THE PROBLEM
Provide nothing except how many lines of the data contain the word "借名登記是什麼".

SUPPLIED INFORMATION
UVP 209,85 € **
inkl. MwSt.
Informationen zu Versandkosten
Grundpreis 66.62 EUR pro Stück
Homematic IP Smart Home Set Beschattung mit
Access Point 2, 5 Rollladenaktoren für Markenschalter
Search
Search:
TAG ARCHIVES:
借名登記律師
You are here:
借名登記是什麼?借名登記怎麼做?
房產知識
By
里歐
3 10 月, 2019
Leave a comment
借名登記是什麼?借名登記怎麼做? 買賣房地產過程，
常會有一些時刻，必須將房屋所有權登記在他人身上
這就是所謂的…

---

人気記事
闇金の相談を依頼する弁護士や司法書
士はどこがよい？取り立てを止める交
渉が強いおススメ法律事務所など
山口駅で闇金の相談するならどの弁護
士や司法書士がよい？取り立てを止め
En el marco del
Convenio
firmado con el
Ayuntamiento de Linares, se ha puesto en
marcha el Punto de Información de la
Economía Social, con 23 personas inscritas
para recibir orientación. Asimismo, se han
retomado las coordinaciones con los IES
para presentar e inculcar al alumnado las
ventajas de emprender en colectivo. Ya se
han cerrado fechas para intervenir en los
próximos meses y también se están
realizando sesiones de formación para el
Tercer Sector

--

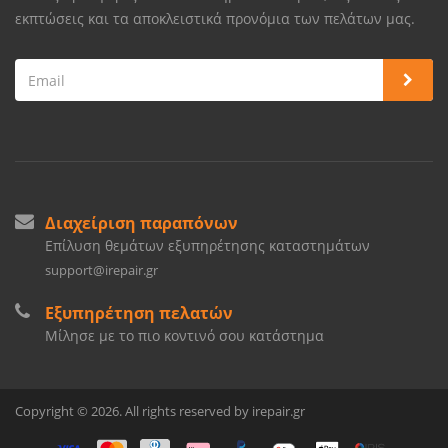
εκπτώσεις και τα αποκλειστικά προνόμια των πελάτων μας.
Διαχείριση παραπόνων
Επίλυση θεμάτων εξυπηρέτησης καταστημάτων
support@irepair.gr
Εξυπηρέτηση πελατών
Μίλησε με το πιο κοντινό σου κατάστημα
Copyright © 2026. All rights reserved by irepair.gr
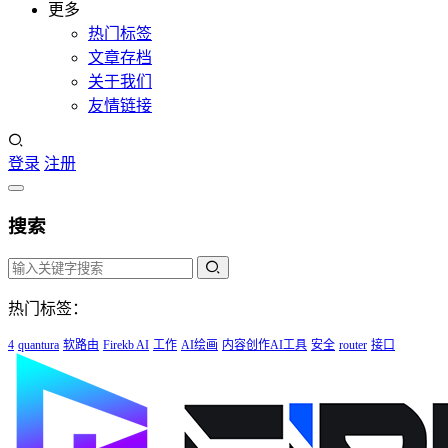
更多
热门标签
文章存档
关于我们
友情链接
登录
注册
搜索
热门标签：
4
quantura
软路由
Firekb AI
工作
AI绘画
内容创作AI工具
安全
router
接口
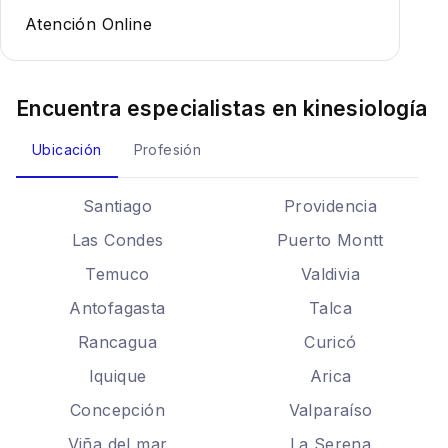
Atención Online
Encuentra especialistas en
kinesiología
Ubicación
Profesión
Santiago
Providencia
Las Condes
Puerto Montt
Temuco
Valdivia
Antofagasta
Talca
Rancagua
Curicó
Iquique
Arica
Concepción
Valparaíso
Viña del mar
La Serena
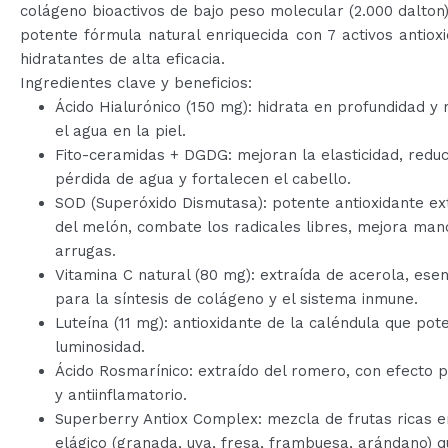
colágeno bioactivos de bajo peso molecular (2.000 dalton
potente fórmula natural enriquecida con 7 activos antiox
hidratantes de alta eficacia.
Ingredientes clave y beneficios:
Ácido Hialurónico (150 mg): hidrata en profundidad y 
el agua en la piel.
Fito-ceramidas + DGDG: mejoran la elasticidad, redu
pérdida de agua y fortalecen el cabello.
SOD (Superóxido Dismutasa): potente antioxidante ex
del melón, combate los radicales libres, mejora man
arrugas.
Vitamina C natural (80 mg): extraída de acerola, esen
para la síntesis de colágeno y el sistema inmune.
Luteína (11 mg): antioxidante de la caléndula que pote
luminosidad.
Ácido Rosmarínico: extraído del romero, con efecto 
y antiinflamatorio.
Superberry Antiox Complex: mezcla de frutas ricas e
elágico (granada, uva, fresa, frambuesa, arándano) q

EXERCISE ANSWER
2